Here is an example of a call-to-action that’s not as good.

 

Stay in Woodstock, Vermont – one of the prettiest small town in America.

 

4. You need to write clear, precise and targeted content that’s geared specifically towards your visitors. Don’t create content that is vague and general. Your visitors come to your site to read about a specific subject – don’t waste their time.

5. Place the most important information at the beginning of the page and at the beginning of your paragraphs. Use bullet lists for easy scanning and reading. I like to ask the question for my paragraphs – Could I turn this paragraph into bullet points?

6. Keep it simple. Remove all extraneous material.
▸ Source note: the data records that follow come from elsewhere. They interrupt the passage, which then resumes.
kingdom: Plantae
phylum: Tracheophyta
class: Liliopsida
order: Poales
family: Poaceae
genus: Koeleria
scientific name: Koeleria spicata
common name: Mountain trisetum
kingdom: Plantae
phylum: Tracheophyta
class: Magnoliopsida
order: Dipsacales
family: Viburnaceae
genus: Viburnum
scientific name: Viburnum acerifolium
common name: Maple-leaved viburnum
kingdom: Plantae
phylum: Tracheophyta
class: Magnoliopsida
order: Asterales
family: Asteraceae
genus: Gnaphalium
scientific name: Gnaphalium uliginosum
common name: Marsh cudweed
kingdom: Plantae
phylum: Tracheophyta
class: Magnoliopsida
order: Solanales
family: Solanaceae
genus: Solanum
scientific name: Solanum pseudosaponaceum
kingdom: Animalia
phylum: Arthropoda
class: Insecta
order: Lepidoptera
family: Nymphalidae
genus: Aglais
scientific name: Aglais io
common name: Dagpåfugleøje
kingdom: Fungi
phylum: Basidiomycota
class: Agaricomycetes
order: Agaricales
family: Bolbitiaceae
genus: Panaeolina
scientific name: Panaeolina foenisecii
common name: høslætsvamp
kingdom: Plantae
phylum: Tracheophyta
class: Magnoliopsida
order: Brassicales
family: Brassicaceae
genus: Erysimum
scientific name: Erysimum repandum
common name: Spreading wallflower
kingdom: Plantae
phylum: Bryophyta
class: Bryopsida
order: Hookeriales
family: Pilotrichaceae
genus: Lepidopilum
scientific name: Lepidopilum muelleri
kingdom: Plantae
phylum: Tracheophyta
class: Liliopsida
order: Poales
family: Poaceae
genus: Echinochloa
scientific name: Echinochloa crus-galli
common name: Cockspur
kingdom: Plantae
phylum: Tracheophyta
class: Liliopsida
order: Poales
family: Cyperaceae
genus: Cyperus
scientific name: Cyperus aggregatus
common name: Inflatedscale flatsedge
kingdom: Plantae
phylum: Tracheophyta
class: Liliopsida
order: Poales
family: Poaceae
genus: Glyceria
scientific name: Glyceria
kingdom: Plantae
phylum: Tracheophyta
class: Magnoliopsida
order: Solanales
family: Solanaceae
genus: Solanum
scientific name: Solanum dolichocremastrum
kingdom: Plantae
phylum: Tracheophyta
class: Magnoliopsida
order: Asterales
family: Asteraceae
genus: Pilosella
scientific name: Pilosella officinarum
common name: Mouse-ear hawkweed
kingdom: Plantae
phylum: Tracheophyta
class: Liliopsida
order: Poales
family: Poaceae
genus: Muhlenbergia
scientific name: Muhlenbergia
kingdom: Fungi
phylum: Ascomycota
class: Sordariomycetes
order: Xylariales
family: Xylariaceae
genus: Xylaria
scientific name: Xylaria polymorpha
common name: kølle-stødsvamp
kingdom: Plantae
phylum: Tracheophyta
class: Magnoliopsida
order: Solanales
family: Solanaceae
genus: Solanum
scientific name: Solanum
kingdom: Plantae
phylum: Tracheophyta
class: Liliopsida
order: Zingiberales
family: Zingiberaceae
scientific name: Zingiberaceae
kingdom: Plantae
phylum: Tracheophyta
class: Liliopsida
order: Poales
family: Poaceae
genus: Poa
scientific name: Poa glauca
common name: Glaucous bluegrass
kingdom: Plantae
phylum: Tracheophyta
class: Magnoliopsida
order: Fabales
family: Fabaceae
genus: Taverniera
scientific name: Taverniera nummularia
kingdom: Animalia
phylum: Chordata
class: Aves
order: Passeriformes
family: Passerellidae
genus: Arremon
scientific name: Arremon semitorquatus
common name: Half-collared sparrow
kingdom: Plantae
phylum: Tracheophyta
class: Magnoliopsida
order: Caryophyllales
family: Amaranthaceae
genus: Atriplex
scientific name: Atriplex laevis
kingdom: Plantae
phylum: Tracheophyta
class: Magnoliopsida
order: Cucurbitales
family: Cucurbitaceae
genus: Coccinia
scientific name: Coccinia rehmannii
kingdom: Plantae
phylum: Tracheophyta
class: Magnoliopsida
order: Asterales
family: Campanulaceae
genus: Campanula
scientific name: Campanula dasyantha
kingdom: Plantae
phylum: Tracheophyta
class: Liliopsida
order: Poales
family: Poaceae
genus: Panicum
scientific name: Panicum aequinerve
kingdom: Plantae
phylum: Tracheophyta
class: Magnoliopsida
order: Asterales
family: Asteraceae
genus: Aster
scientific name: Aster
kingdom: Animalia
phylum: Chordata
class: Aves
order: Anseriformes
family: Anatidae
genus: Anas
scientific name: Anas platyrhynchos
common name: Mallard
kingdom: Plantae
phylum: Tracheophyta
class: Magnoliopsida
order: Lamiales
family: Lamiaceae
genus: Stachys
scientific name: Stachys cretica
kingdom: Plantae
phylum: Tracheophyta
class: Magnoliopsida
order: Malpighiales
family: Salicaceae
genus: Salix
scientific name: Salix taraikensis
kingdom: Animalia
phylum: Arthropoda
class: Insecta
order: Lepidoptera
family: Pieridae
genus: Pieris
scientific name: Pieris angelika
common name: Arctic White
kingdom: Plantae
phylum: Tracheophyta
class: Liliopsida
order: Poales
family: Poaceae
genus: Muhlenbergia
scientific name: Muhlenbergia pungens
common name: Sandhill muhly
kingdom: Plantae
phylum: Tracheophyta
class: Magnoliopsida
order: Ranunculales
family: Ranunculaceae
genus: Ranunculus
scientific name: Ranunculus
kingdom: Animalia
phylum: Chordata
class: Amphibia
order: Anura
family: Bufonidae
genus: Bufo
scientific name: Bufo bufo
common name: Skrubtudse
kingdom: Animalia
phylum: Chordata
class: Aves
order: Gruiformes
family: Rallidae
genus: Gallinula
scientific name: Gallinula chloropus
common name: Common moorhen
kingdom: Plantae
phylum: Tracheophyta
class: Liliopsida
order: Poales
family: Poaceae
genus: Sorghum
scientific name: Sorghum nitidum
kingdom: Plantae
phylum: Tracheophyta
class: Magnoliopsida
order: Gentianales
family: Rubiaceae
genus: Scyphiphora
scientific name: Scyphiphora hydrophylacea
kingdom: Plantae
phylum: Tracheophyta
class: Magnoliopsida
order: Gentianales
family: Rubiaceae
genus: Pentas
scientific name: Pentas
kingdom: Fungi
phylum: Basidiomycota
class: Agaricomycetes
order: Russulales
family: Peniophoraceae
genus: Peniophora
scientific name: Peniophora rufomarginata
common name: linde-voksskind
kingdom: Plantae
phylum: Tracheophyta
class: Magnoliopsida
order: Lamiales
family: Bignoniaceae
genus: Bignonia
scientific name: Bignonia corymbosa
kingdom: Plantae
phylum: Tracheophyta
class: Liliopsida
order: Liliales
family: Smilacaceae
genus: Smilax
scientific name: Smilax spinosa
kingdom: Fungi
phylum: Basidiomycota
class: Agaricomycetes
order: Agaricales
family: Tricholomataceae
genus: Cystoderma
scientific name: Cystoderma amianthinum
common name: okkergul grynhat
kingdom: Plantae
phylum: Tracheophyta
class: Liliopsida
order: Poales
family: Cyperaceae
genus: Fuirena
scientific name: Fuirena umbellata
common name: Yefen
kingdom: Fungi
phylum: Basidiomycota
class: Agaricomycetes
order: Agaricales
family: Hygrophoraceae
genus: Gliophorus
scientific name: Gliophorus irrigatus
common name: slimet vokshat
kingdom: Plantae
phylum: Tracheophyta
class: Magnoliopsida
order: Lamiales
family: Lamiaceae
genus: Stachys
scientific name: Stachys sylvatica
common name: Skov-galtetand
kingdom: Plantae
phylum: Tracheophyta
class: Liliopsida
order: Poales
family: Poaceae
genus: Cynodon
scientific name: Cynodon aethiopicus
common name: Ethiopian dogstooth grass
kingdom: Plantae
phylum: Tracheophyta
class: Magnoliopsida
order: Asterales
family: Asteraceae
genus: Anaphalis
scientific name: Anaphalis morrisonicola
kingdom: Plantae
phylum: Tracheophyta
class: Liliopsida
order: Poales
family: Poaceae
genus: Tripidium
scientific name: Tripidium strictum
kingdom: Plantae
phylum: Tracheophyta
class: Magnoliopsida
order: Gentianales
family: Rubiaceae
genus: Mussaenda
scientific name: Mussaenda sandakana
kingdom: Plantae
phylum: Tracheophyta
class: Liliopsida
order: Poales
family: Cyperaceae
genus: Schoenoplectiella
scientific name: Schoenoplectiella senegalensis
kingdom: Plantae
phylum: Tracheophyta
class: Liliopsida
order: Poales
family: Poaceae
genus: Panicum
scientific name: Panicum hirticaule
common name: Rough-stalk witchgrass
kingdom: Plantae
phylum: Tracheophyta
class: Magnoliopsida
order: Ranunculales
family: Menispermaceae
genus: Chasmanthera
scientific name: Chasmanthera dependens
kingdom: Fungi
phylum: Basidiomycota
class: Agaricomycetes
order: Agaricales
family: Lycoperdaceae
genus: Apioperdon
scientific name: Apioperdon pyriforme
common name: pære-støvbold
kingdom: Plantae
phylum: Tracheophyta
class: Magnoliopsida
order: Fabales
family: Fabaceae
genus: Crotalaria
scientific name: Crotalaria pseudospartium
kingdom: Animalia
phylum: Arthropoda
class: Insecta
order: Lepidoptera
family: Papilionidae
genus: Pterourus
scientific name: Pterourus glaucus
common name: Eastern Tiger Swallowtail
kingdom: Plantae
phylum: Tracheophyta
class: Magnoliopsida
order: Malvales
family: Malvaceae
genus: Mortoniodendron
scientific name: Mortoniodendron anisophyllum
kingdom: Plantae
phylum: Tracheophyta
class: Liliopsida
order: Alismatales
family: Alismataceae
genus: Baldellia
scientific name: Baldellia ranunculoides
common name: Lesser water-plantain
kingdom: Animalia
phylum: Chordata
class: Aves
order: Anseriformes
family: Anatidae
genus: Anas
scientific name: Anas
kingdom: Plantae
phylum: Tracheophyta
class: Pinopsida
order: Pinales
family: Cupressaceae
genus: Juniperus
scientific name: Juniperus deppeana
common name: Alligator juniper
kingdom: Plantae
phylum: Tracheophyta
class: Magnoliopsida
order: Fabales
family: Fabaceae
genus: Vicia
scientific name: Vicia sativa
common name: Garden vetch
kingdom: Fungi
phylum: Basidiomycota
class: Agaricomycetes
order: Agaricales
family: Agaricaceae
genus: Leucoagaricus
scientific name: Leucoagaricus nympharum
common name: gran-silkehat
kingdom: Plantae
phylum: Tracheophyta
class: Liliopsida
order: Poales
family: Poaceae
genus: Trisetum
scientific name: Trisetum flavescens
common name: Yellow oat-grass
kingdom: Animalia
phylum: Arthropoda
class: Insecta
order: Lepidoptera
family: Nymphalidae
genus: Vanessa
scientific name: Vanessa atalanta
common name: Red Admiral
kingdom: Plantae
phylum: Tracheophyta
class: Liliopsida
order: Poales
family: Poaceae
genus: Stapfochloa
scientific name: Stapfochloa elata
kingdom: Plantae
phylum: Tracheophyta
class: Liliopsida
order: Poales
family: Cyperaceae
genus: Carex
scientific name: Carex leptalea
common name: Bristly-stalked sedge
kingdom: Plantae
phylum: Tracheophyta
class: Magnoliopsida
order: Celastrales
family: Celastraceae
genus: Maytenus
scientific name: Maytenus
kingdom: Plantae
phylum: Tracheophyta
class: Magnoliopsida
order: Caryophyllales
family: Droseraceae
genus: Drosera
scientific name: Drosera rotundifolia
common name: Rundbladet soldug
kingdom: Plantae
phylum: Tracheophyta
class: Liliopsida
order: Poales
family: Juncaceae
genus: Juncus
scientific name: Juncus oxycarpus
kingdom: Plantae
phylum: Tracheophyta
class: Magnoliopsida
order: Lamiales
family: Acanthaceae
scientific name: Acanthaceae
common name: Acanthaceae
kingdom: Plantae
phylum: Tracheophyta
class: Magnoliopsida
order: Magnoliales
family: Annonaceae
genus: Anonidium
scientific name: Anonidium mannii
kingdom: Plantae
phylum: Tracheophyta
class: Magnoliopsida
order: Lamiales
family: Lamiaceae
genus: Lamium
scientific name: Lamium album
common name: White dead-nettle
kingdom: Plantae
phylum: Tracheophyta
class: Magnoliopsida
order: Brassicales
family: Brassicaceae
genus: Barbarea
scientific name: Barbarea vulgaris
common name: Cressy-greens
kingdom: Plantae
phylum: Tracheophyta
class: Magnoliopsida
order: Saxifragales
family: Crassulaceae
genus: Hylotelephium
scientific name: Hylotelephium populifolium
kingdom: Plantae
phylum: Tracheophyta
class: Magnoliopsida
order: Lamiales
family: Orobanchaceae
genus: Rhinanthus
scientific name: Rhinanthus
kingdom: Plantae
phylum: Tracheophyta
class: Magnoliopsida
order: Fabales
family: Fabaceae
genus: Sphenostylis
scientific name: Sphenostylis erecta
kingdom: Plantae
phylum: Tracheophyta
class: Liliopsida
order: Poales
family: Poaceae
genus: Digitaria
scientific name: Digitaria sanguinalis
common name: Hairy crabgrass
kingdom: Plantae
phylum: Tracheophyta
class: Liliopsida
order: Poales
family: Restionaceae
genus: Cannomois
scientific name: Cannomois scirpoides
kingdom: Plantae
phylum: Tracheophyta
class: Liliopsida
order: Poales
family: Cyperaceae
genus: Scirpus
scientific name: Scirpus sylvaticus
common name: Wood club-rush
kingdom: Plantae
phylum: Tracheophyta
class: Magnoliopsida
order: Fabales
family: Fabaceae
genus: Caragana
Ask only for information to complete any desired transaction.

 

Test

 

How do you know what’s working and what isn’t working in terms of keeping visitors on your site?

The answer: You don’t.

Do not assume anything and test everything.

 

You could use Google’s Content Experiments (within Analytics) to create and test the performance of landing pages. This testing will help to reduce bounce rates. Content experiments using Google is free.

 

Here are the steps using Google’s Content Experiments:

 

1. Create a campaign.

2. Create at least one additional version of the page at a new URL.

3. Define a “goal” page.

4. Upload the URL of the original (or primary reference) page.

5. Upload the URL of the test page.

6. Copy the JavaScript codes provided by Google into the relevant pages (you will need access to the HTML of the pages)

7. Send at least 500 visitors to the primary URL. Google will randomly send some visitors to the original page and some to the experimental page.

8. Measure the results by observing how many people pass through to the “goal” page from each page of the experiment.

9. You will then be able to define the better of the two pages from a bounce rate perspective.

 

Experiment Rules

 

  • No idea is a bad idea until you have seen it in action.
  • Don’t stop after a single experiment. If you improved your page once why not improve it again?
  • Use multivariate testing where you test specific elements of a page rather than the entire page once you have done enough testing to know your page is working well.

 

Create content that keeps people on your site or page longer. This is essential for sites with high traffic. You need to convert that traffic. You need to experiment.

 

I like this quote by the Irish Playwright Samuel Becket:

 

“Ever tried. Ever failed. No matter. Try Again. Fail again. Fail better.”